BRIEF:
Please retype the stretch of data below from the line containing "system_mean_speed" through the end of the data, including both ends. Leave the pictures out of your answer.

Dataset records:

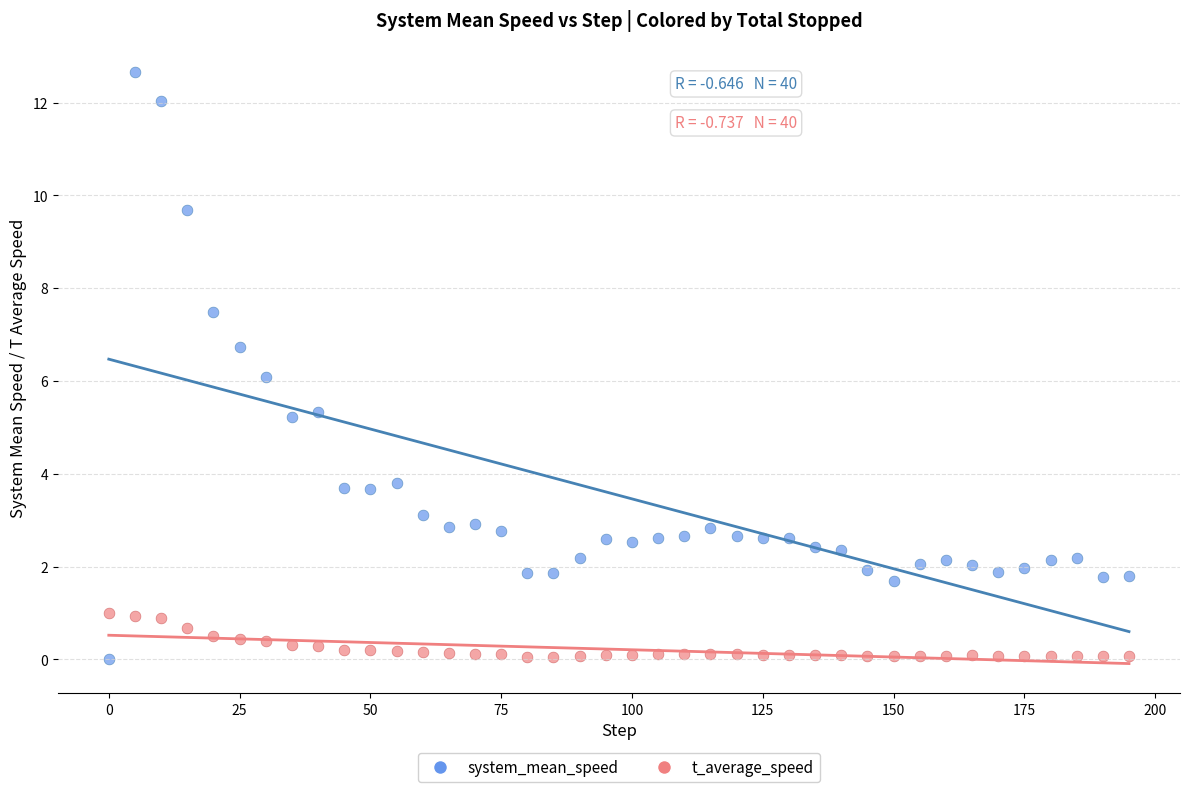

Which series has the widest spread of Y values?

system_mean_speed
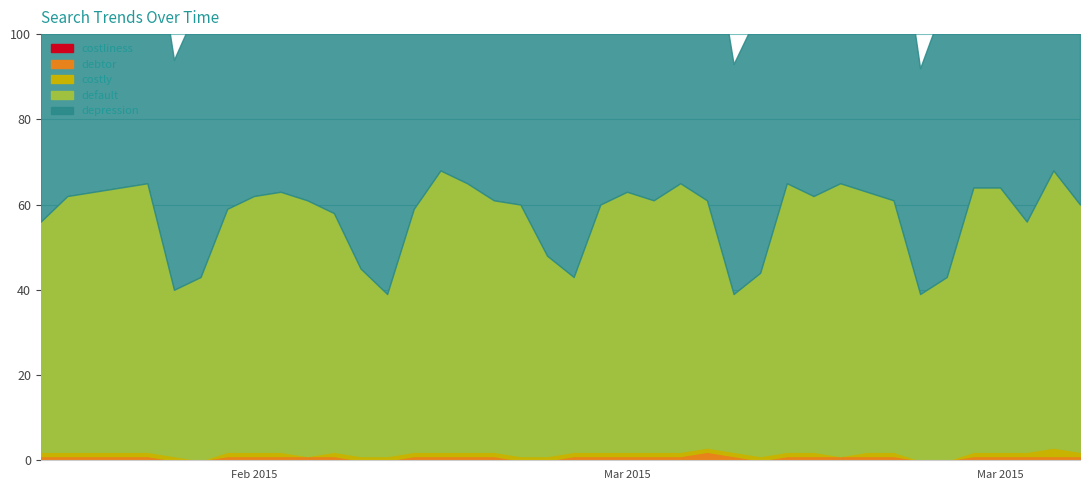

How many values in the costly series exceed 1?

1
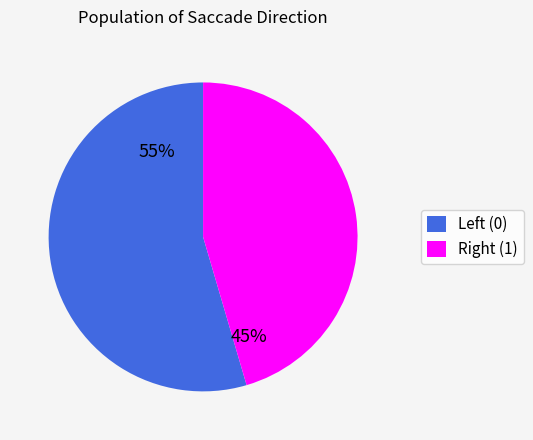

Count the number of slices in the pie.

2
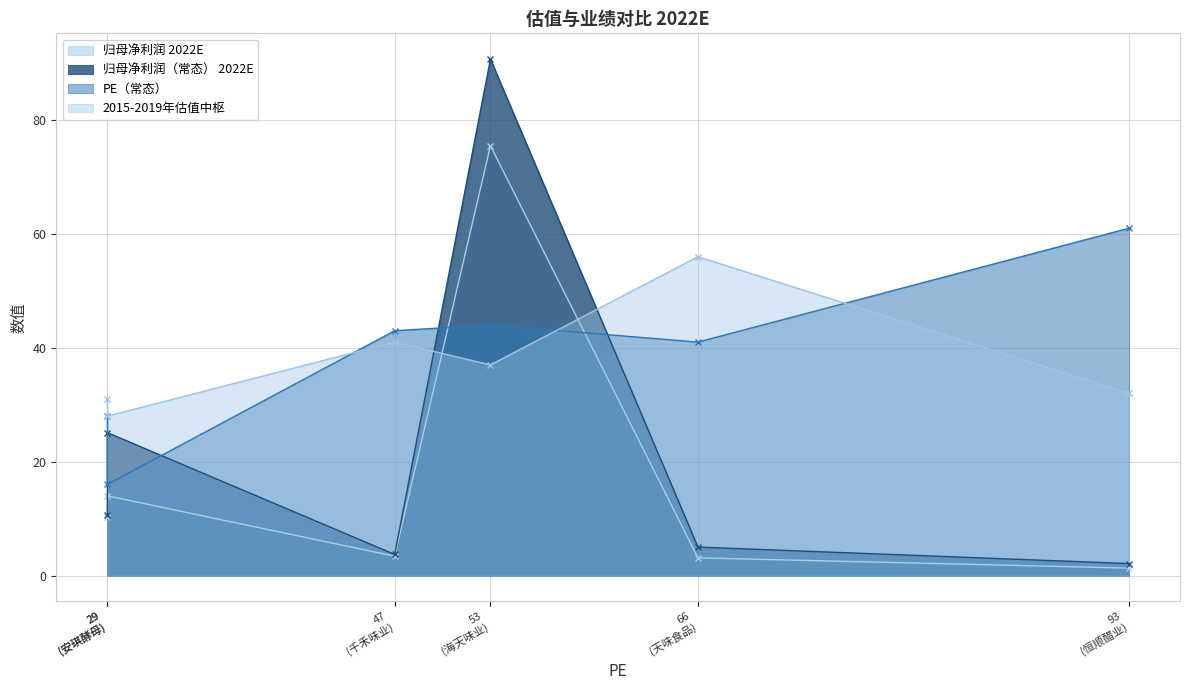

How many lines are shown in the chart?

4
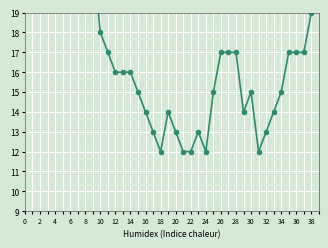

What is the value of the 34th point from the left?

14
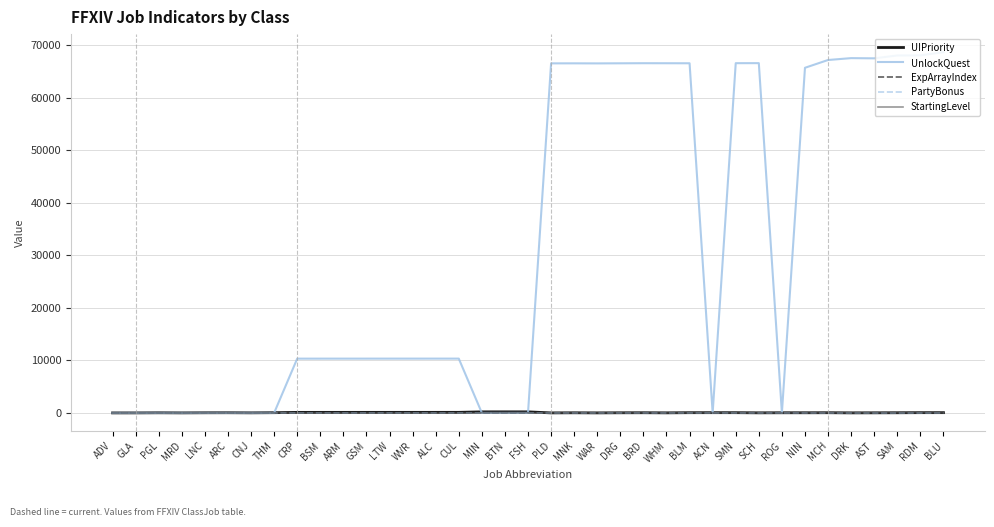

Between LNC and MNK, which series saw the biggest shift?

UnlockQuest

TASK OUTPUT:
system_mean_speed

How many values in the costly series exceed 1?

1

Count the number of slices in the pie.

2

How many lines are shown in the chart?

4

What is the value of the 34th point from the left?

14

Between LNC and MNK, which series saw the biggest shift?

UnlockQuest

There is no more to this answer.